A rare and endangered porpoise could go extinct in four years without stepped-up enforcement measures, new research suggests.
Vaquita, a rare breed of porpoise that live off the coast of Mexico, have been dying in droves because the animals are getting caught in fishing nets. Now, a new study shows that governments are doing little to protect the endangered marine mammals against illegal fishing nets.
The vaquita, or Phocoena sinus, can be found in the Gulf of California, off the coast of Mexico. The animals have winsome faces with a distinctive look.
“They look like they’re wearing dark lipstick and mascara,” said Rebecca Lent, executive director of the Marine Mammal Commission, an independent federal agency that aims to protect and conserve marine mammals.
The smallest type of porpoise, the vaquita reaches just 4 to 5 feet in length and is typically difficult to spot.
“These vaquita porpoises are very shy. They hardly ever appear,” Lent told Live Science. “Most of the ones we have are ones that came up dead in fishing nets.”
Considered to be a critically endangered porpoise, conditions are only getting worse, according to the International Union for Conservation of Nature. A July 2014 report used the animals’ acoustic calls to estimate that fewer than 100 vaquita’s still live in the wild. The cetaceans have a baby just once every other year, and the most recent report suggest the population has dropped 18.5% just in the last year.

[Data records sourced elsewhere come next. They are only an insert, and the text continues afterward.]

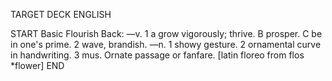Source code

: TARGET DECK
ENGLISH

START
Basic
Flourish
Back: —v. 1 a grow vigorously; thrive. B prosper. C be in one's prime. 2 wave, brandish. —n. 1 showy gesture. 2 ornamental curve in handwriting. 3 mus. Ornate passage or fanfare. [latin floreo from flos *flower]
END
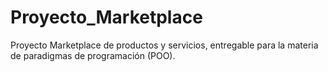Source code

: # Proyecto_Marketplace
Proyecto Marketplace de productos y servicios, entregable para la materia de paradigmas de programación (POO).
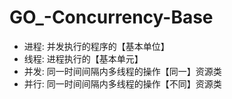 # GO_-Concurrency-Base

- 进程: 并发执行的程序的【基本单位】
- 线程: 进程执行的【基本单元】
- 并发: 同一时间间隔内多线程的操作【同一】资源类
- 并行: 同一时间间隔内多线程的操作【不同】资源类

The main culprit behind the demise of vaquita’s is the rise of illegal fishing, according to the report. Boats hunting for an endangered fish known as the totoaba, prized in China for the supposed medicinal properties of its swim bladder, have taken to using gill nets, a type of vertical net that traps fish by their gills.
“It’s essentially a wall across the environment,” said Peter Thomas, International and Policy Program director for the Marine Mammal Commission “It’s not visible to the vaquita,” Thomas told Live Science. As a result, the vaquita’s get entangled in these nets.
“We’re really down to the wire now” to save the vaquita, Lent told Live Science. “We really only have a couple of years.”